Unfortunately, their stories are eerily similar to mine. Many of my Black students have educational stories that speak of continuing racial segregation (de facto now) and subtle and overt racial exclusion. When they do attend desegregated or diverse schools, there is an ongoing struggle to be treated fairly and the burden of having to work harder to defeat what seems to be a presumption of incompetence levied against them because of their color.

As I listened to and read their educational stories impacted by racial presumptions, I saw that sadly much has not changed since Brown. For example, when I attended a predominantly White high school in the early 1970s, one of my science teachers refused to give me a book because she didn’t think I would make it in the course. Later I graduated valedictorian after earning an “A” in her class, in spite of having to keep borrowing a book for a while. Now, my students tell me stories of not being given any textbooks at all to take home to study.

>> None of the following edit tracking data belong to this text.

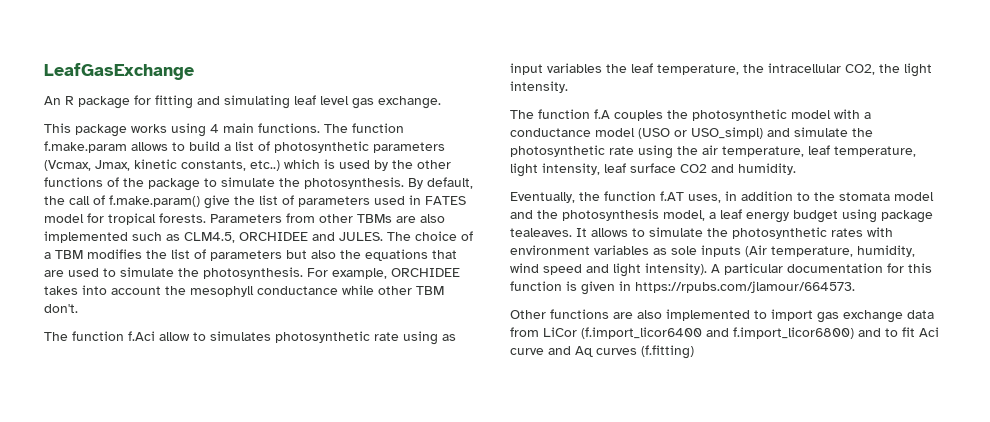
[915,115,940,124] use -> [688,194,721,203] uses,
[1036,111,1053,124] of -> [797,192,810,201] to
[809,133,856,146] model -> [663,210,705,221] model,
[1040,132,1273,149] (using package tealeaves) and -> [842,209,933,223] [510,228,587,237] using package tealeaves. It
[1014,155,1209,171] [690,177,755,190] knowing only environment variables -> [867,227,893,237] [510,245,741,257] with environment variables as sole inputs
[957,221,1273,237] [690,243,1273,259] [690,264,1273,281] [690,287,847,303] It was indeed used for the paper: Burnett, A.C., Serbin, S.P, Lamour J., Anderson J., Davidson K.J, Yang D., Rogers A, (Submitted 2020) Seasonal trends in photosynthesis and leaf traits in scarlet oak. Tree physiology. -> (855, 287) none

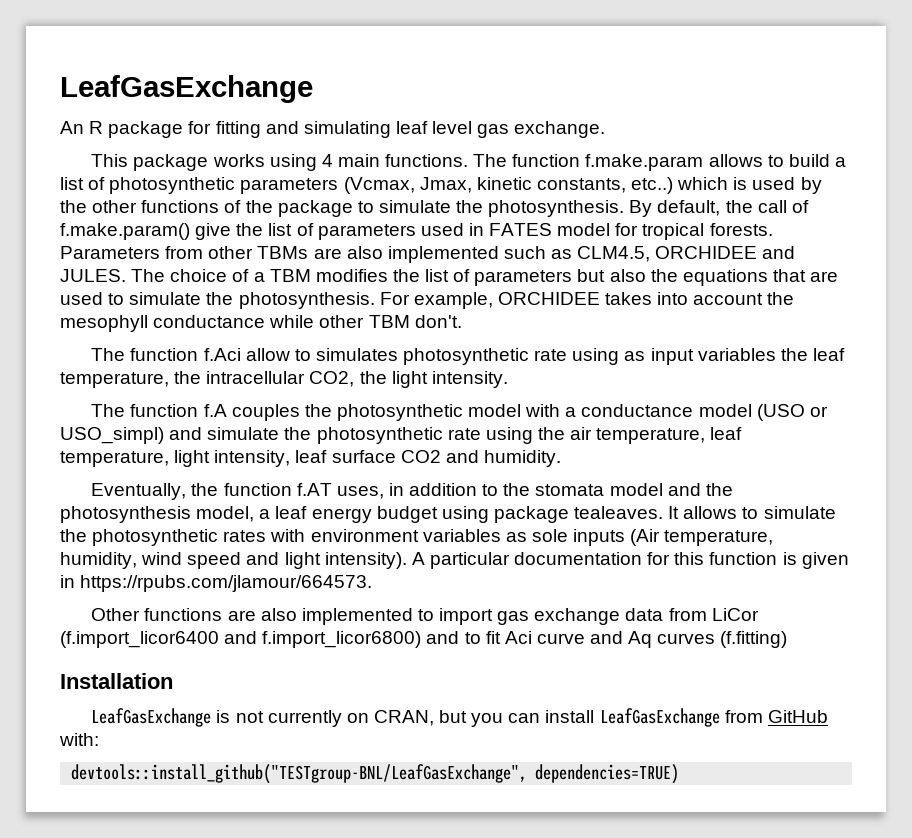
(694, 352) none -> [60,673,173,689] [91,708,828,727] [59,733,99,746] [71,764,680,784] // Installation // LeafGasExchange is not currently on CRAN, but you can install LeafGasExchange from GitHub with: // devtools::install_github("TESTgroup-BNL/LeafGasExchange", dependencies=TRUE)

It seems Brown was sent into an early retirement before it even had a chance to mature. I maintain that we must think of ways to bring Brown out of the retirement. The primary purpose of this commentary is to encourage other professors to think, too, on what we can do individually, and what we must do collectively, to reinvigorate Brown.

These children and grandchildren of the Brown generation must wage a battle against badges of inferiority that others seem to want to continue to pin on them. First, we need to get clear about who says that our Black children are inferior. When I was in school as a part of the Brown generation, I was called inferior: by my state government, by many of my White teachers, by many of the shows on television, and also, quite sadly, by some of my Black teachers.

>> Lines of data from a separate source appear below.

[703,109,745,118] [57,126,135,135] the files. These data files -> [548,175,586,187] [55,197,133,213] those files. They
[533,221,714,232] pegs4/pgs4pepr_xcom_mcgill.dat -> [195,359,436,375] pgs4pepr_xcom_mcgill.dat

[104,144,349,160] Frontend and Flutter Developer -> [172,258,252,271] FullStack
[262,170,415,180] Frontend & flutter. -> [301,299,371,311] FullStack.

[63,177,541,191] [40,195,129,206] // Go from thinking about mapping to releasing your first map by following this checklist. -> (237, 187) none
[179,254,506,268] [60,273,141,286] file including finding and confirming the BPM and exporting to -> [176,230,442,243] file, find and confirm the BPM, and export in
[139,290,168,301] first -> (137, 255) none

I wonder if this is the same situation that the children and the grandchildren of the Brown generation face today. I think that even some “well intentioned” teachers believe Black students to be inferior, and treat them as so. I recently had a White colleague tell me, “Once a Black student demonstrates their competence, I believe in them.” After more questioning, my colleague admitted to me that he presumes his White students are competent and he holds that belief until they prove him wrong. After a long discussion, he started to see that he still had a problem that could be hindering Black and White student learning.

I also have a White colleague tell me, repeatedly, “I don’t call on Black students because I don’t want to embarrass them as they might not have the answer.” I explained to him that Black students are entitled to have the wrong answer, or to be embarrassed as he says, just like the White students. It is called learning from mistakes and learning from faculty/student engagement.

The message of Black student inferiority and White student superiority is still rampant, in K-12 schools, higher education, and even professional schools. We must devise ways to defeat that message. When Brown was decided and definitely when it was resisted, we were painfully aware that some teachers, and maybe even some schools and the government itself, may have a stake in Black under-performance.  Awakening self-awareness, then, is critical to bring Brown out of retirement. When I was a girl, as my state resisted Brown, some set up freedom schools to help Black students grow and expand their minds during the summers to supplement the formal education we were receiving perhaps from some who did not believe in our competence.

We must realize that the children and grandchildren of the Brown generation are bombarded with messages that say Black is inferior. Unfortunately, they may come to believe these messages if a subject gets difficult or a degree is hard to attain. As I discussed these ideas with my class, I asked them to consider that maybe our motto should become, “Yes, you can . . . but you may have to work even harder.”

Consider: If we do nothing, Brown still turns 65 and remains retired, and projections of Black inferiority (coupled with the notions of White inferiority) linger. Therefore, this commentary is a plea that, in the Brown birthday year, we individually and collectively consider ways to bring Brown out of retirement and in doing so we may, individually and collectively, send the notions of inferiority/superiority to the grave.

Angela Mae Kupenda is a professor of law at the Mississippi College School of Law in Jackson, Mississippi.